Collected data
########

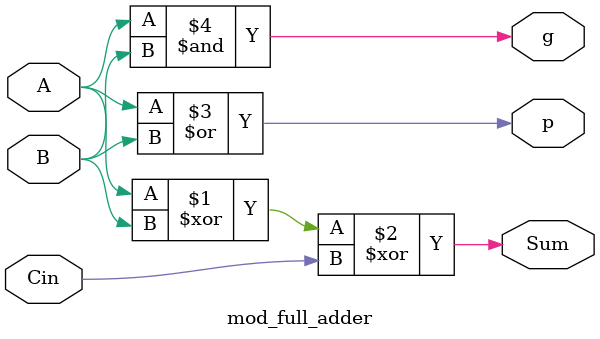
<source format=v>

`timescale  1ns/1ps

module mod_full_adder (input  wire A, B, Cin,
                       output wire Sum, p, g);

  xor  #2 U1 (Sum, A, B, Cin);
  or   #1 U2 (p, A, B);
  and  #1 U3 (g, A, B);

endmodule
</source>
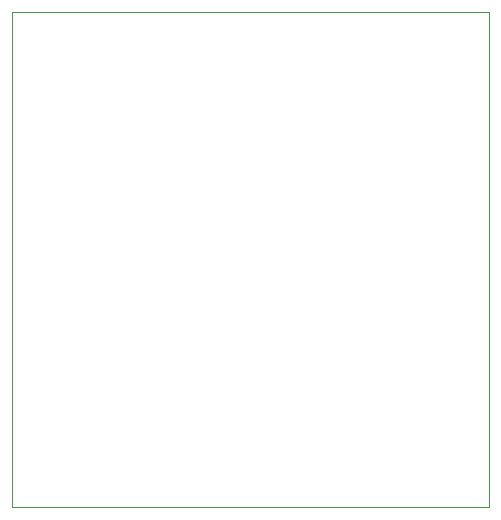
<source format=gbr>
%TF.GenerationSoftware,KiCad,Pcbnew,8.0.1*%
%TF.CreationDate,2024-08-08T22:12:17-07:00*%
%TF.ProjectId,spi_ethernet_mcu_side,7370695f-6574-4686-9572-6e65745f6d63,rev?*%
%TF.SameCoordinates,Original*%
%TF.FileFunction,Profile,NP*%
%FSLAX46Y46*%
G04 Gerber Fmt 4.6, Leading zero omitted, Abs format (unit mm)*
G04 Created by KiCad (PCBNEW 8.0.1) date 2024-08-08 22:12:17*
%MOMM*%
%LPD*%
G01*
G04 APERTURE LIST*
%TA.AperFunction,Profile*%
%ADD10C,0.050000*%
%TD*%
G04 APERTURE END LIST*
D10*
X108204000Y-54356000D02*
X148590000Y-54356000D01*
X148590000Y-96266000D01*
X108204000Y-96266000D01*
X108204000Y-54356000D01*
M02*

</source>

########

* What you will do
Where the string "source" occurs in the data, return the whole line.

* Answer to the problem
<source format=v>
</source>
<source format=gbr>
</source>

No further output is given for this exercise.